July 19 (Bloomberg) -- Indonesia’s rupiah fell for a record 11th day as the central bank manages a gradual depreciation of the onshore exchange rate toward offshore levels. Government bonds advanced.
The currency dropped by the most in two months today after weakened beyond 10,000 per dollar for the first time since 2009 on July 15. Bank Indonesia Deputy Governor Perry Warjiyo said July 11 the monetary authority has supplied dollars to the market in the past two to three months while allowing the rupiah to slowly retreat. Foreign-exchange reserves dropped $7.1 billion in June, the most since September 2011, to total less than $100 billion for the first time in more than two years.
“We expect pressure on the spot rate to continue,” said Thio Chin Loo, senior currency analyst at BNP Paribas SA in Singapore. “Bank Indonesia is releasing its hold because draining the reserves is uncomfortable for them, so this allows pent-up dollar demand to go through.”
The rupiah declined 0.4 percent to 10,103 per dollar as of 1:15 p.m. in Jakarta, the biggest drop since May 16, prices from local banks show. The currency touched 10,126 earlier, the weakest level since Sept. 7, 2009. The spot rate is still 3.2 percent stronger than one-month non-deliverable forwards, which traded at 10,438. A fixing by the Association of Banks in Singapore that is used to settle the contracts was set at 10,170.

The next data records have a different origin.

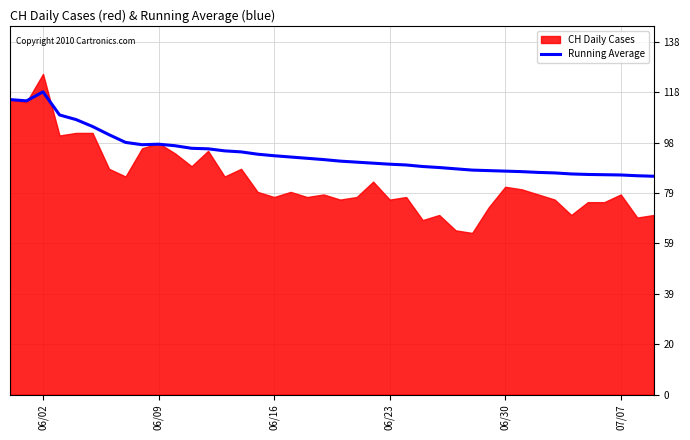

What is the minimum value for Running Average?

85.1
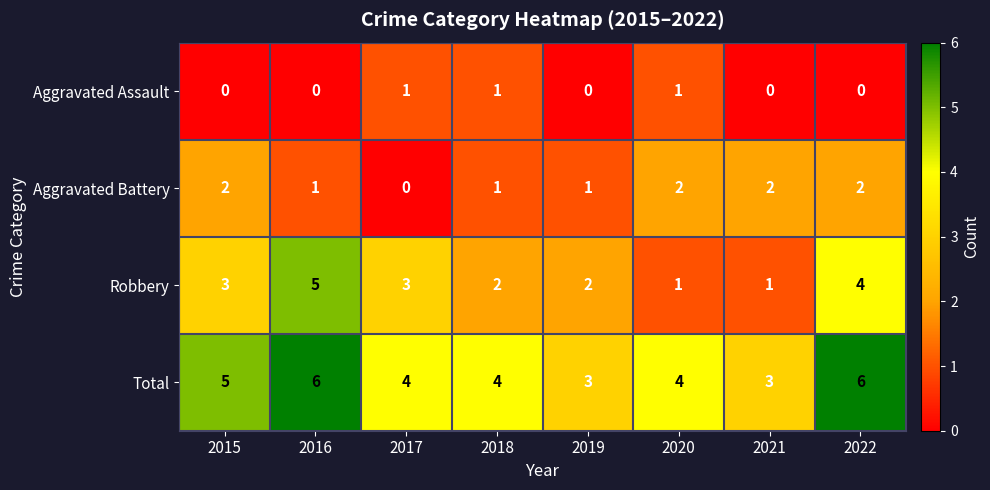

What is the sum of all Robbery values?

21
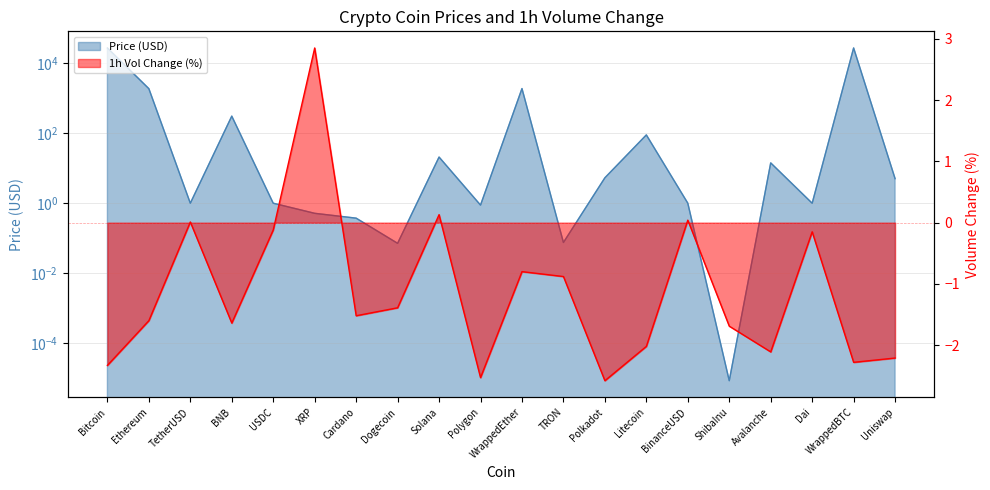

Does the chart have visible grid lines?

Yes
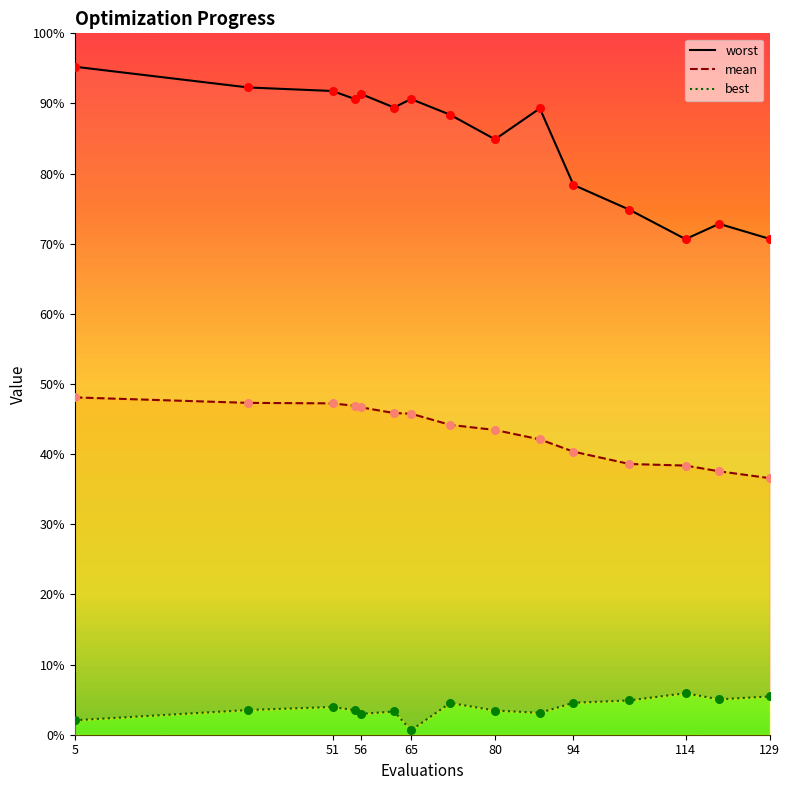

At how many categories does at least one series exceed 1?

15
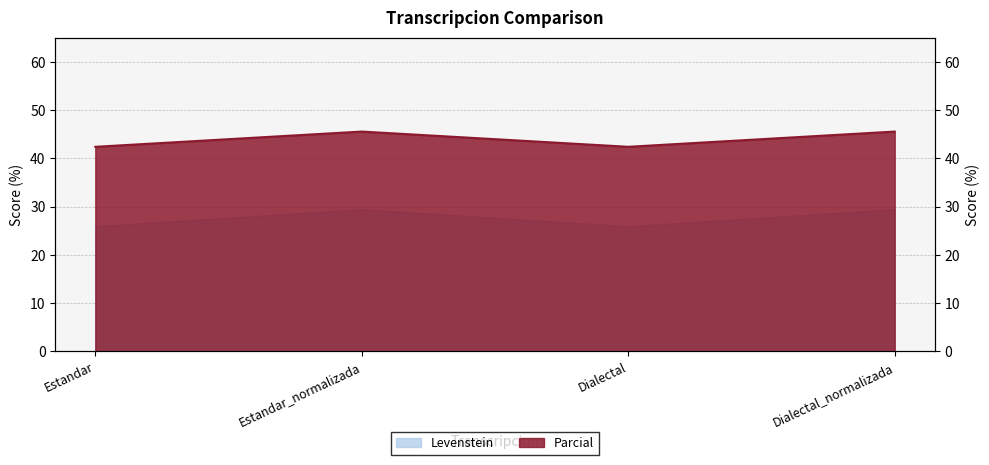

Read the Parcial value at Dialectal_normalizada.

45.6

The onshore spot rate fell 1.1 percent this week, compared with a 2.6 percent slide in the forwards. One-month implied volatility, a measure of expected moves in the exchange rate used to price options, dropped 53 basis points, or 0.53 percentage point, today to 13.36 percent, data compiled by Bloomberg show.
The rupiah’s potential for the widest swings among Asia’s most-traded currencies is deterring State Street Global Advisors and Pioneer Investments from the nation’s bonds.
Bank Indonesia received $1.24 billion of bids at its first foreign-exchange swap auction yesterday, compared with the $500 million target and $600 million granted, it said in a statement on its website.
“The large demand is a reflection of the underlying shortage of dollars,” Thio of BNP Paribas said.
The yield on the government’s 5.625 percent bonds due May 2023 fell 10 basis points to 7.93 percent today, prices from the Inter Dealer Market Association show. It dropped 23 basis points this week.